### WORK ORDER:
Copy out the Mac backup text starting with "Using Time Machine" and going on through "can be helpful.", substituting "disk failure" for "drive failure".

Time Machine is Apple's backup solution, included in OS X. An external drive is required. It backs up changed files every hour, and stores as many "snapshots" as it can hold. After the initial full backup, it only stores changes to files, which makes things more efficient, and allows for more granular snapshots. In addition to being able to do a full system restore, you can selectively restore older versions of specific files, which is handy in case you delete or make changes you didn't mean to.
Using Time Machine on OS X 10.7 and later also enables "local snapshots", which keeps snapshots of changed files on your main drive when you don't have your backup drive attached, provided there's sufficient space. Obviously this doesn't help if you have a drive failure, but in the case of accidental deletions, etc. it can be helpful.
For more information, Apple's Mac 101: Time Machine article is a good starting point.
If you're on the go a lot, you may want to consider an online backup service. BackBlaze is a popular one, but there's also CrashPlan, Mozy and several others.
The advantages are not needing an external drive, and having an off-site backup to recover from in the event of something nasty happening to your house. The downside is the monthly cost (I believe BackBlaze is a flat fee, others have differing schemes based on how much data you back up), as well as the time required to back up over the internet. These services only back up data that has changed, so after the initial full backup, things will get faster, but depending on your connection, it could be a bit problematic (particularly if you're travelling — most hotel Wi-Fi I've used isn't exactly speed).
SuperDuper is a longstanding Mac favourite. It will make a complete clone of your drive to an external drive, which is then bootable and usable exactly like your internal drive. It also has a "smart update" feature, where after the initial clone, it only updates the backup with changed data, to minimize how long backups take. SuperDuper is the best way to get up and running again after a hard drive crash — you can boot off your backup drive right away and you'll your full system.
I'm listing this separately from the other online backup systems because it's not really a full backup, but it's definitely worth using. It's simply a folder that syncs to the Dropbox servers and wherever else you install your Dropbox client. Some limited storage of old versions of files is also included. 2GB is provided free, you can pay if you need more. The best use of Dropbox would be for your current working files. It won't store everything, but if you use it for the files you most often need, or those that you're using lately, you'll have up to date backups from whenever you have an internet connection.
You'll have to do think about what exact setup suits your needs best. Ideally, a robust backup system would include at least two or three of these options in combination, so that you have multiple fallbacks. For example, you could do a daily or weekly SuperDuper backup, and then use Dropbox or Time Machine to restore the files you've been working on since your most recent backup. Adding in an online backup service for off-site redundancy will give you some added protection in the event your local backups are lost or destroyed.

### SOURCE MATERIAL:
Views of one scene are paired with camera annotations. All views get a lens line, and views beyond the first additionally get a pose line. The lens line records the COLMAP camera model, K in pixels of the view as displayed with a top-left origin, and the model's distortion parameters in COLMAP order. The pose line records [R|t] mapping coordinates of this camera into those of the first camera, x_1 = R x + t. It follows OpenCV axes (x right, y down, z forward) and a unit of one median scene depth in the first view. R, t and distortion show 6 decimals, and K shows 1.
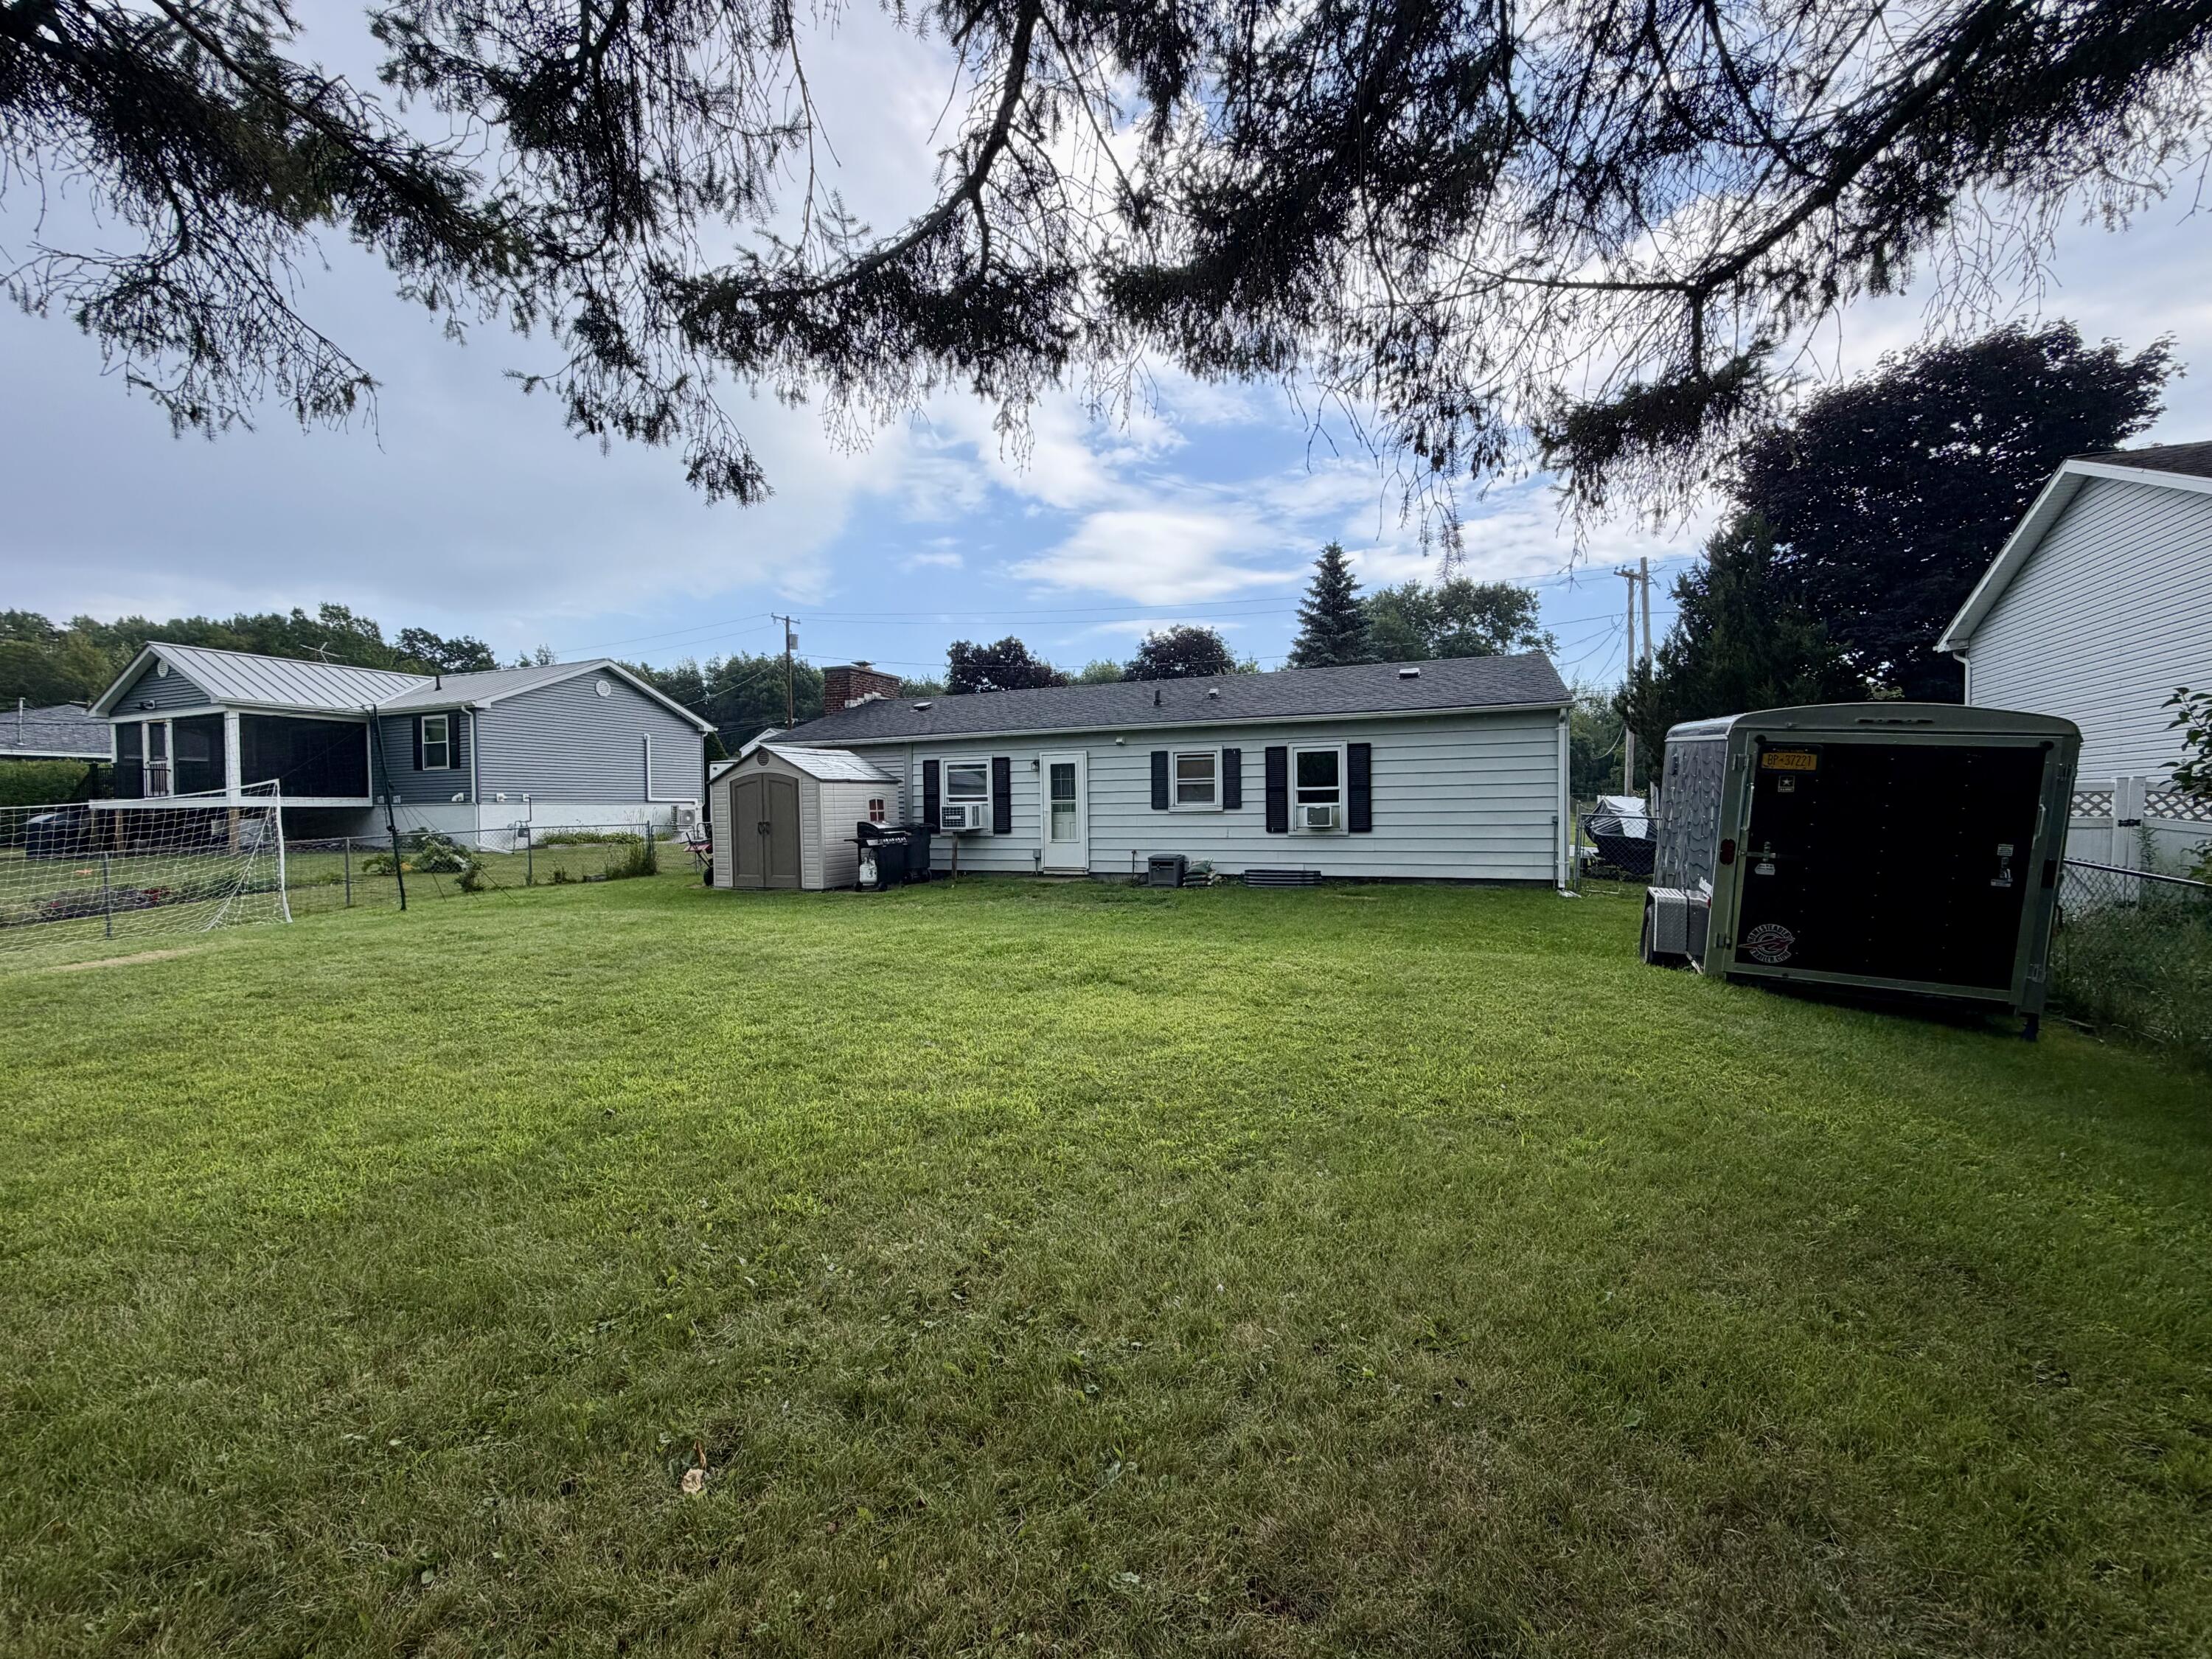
lens RADIAL K [[882.8, 0, 1107.1], [0, 882.8, 833.3], [0, 0, 1]] dist [0.000318, 0.000007]
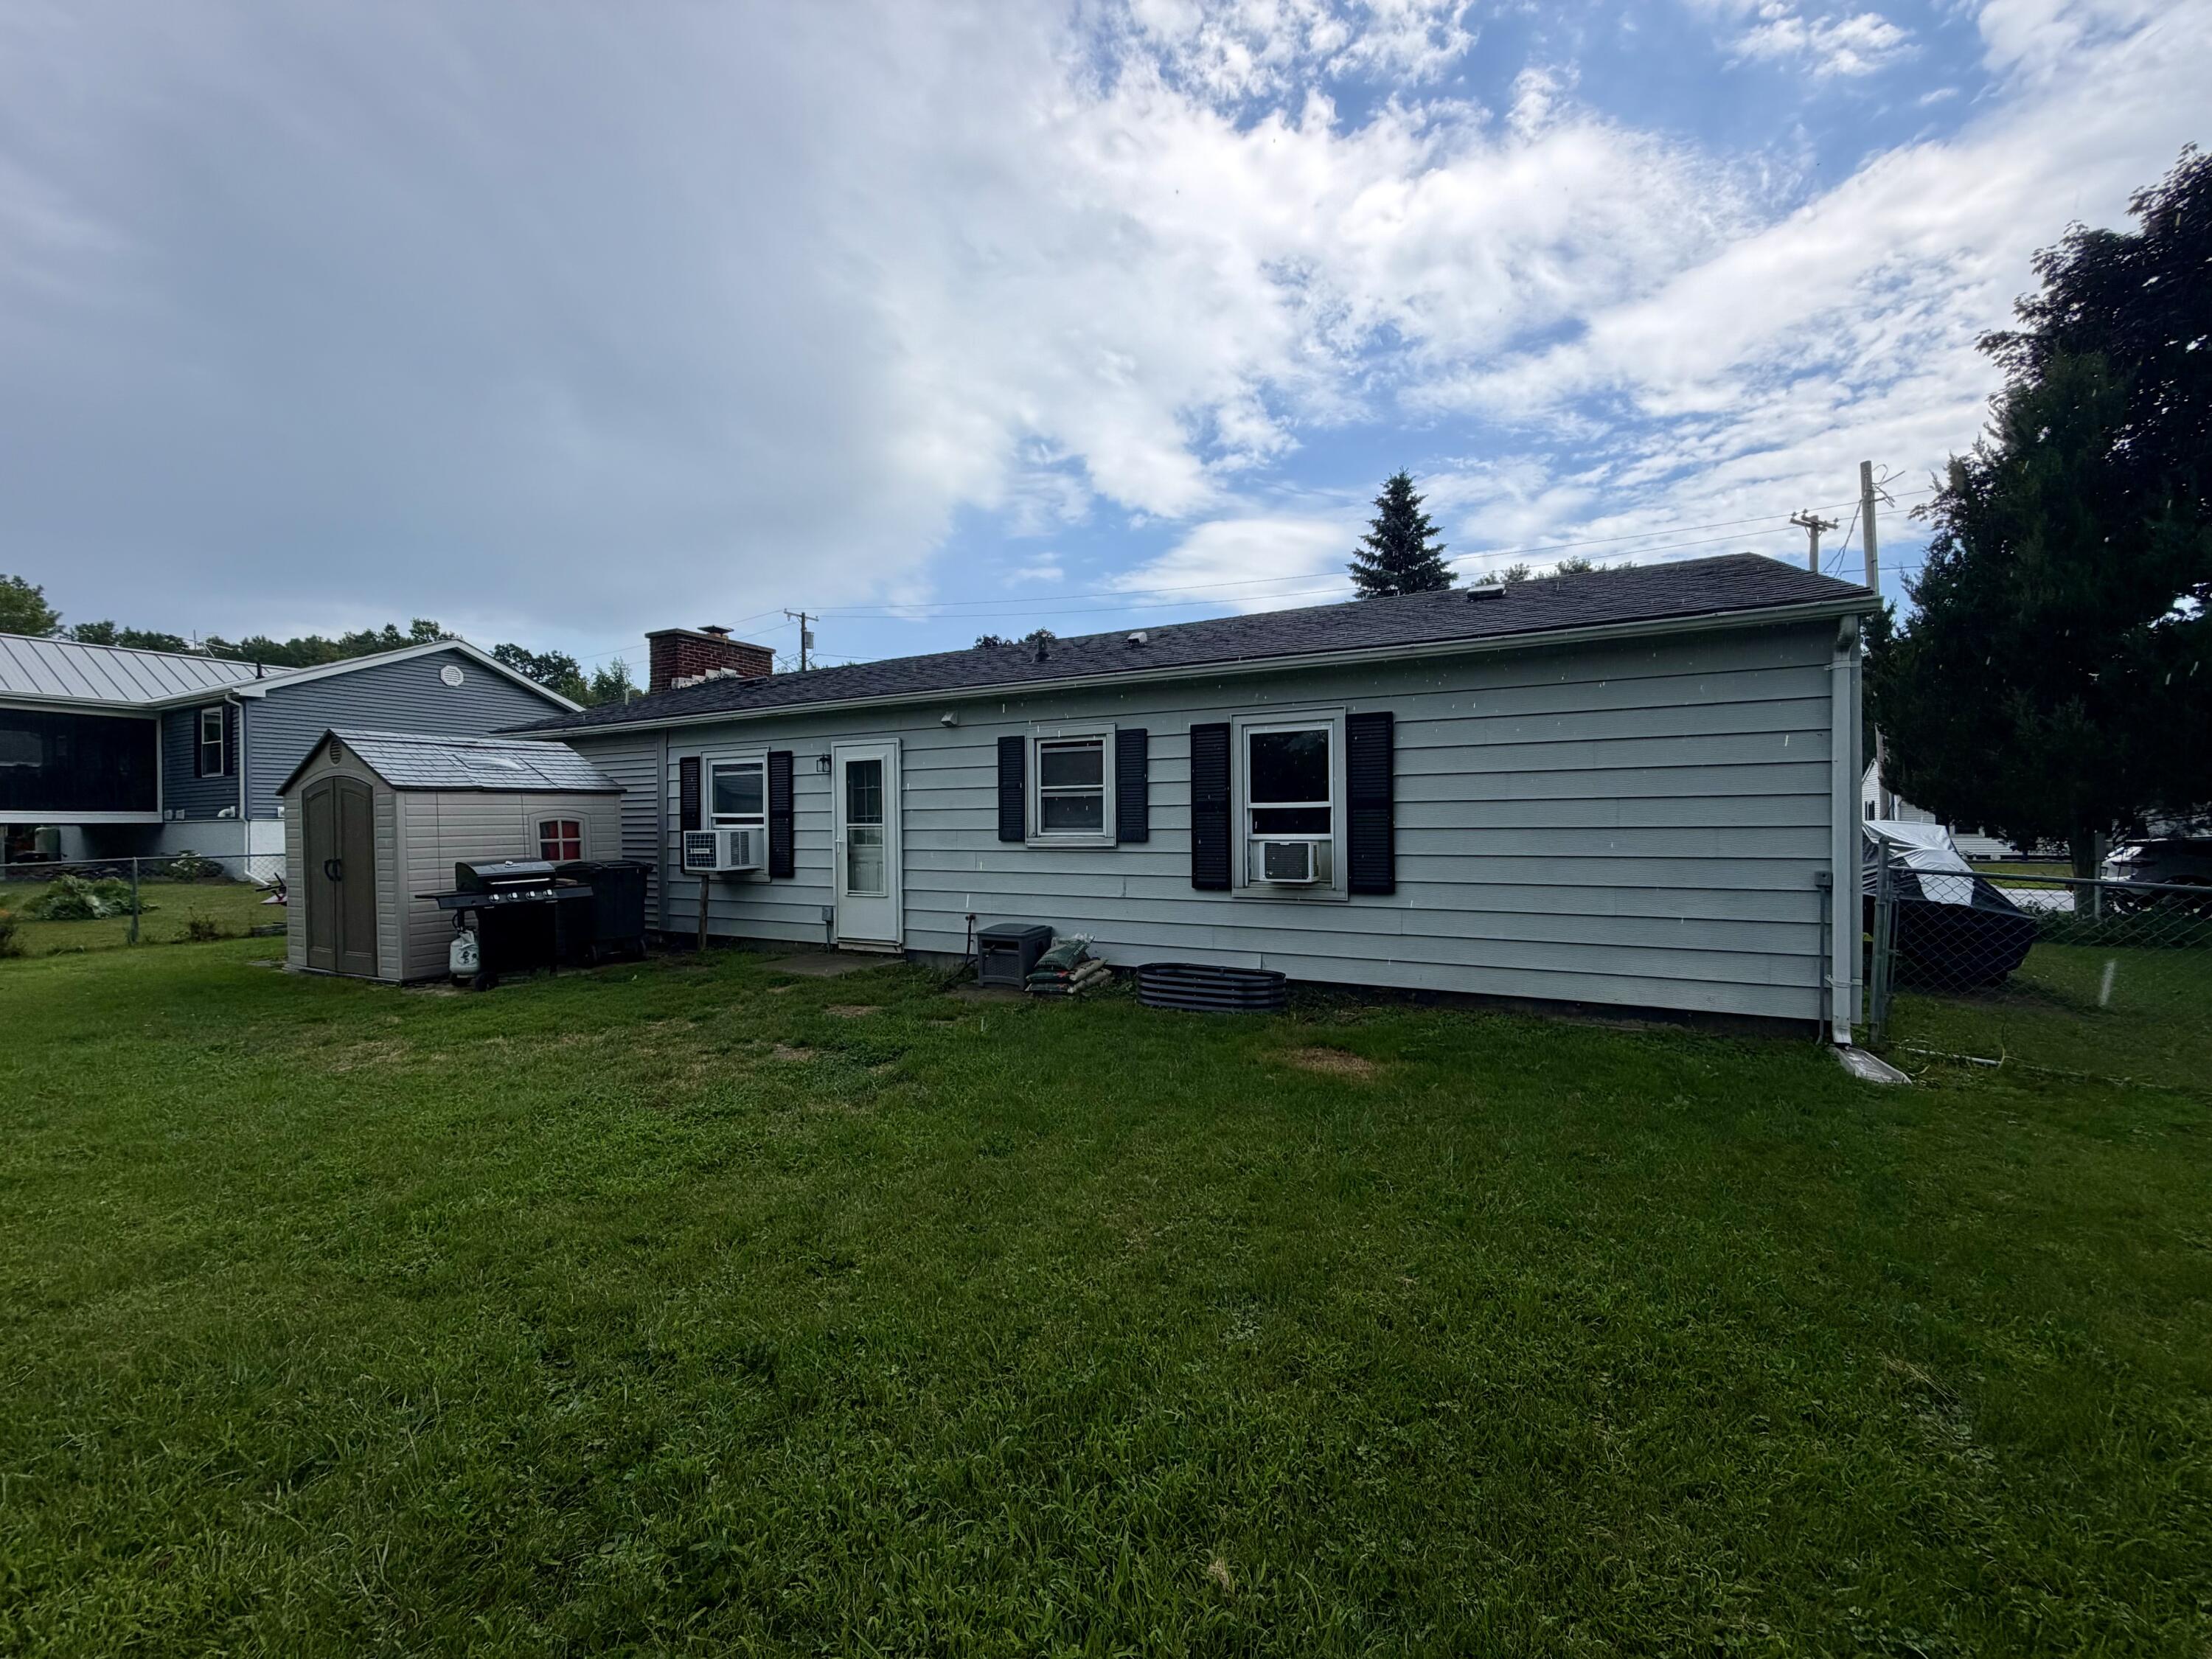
lens RADIAL K [[882.8, 0, 1108.1], [0, 882.8, 830.4], [0, 0, 1]] dist [0.000318, 0.000007]
pose [[0.994205, 0.005401, -0.107367, 0.178604], [-0.007219, 0.999837, -0.016543, -0.025685], [0.107260, 0.017222, 0.994082, 0.458445]]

### ANSWER TO THE EXERCISE:
Using Time Machine on OS X 10.7 and later also enables "local snapshots", which keeps snapshots of changed files on your main drive when you don't have your backup drive attached, provided there's sufficient space. Obviously this doesn't help if you have a disk failure, but in the case of accidental deletions, etc. it can be helpful.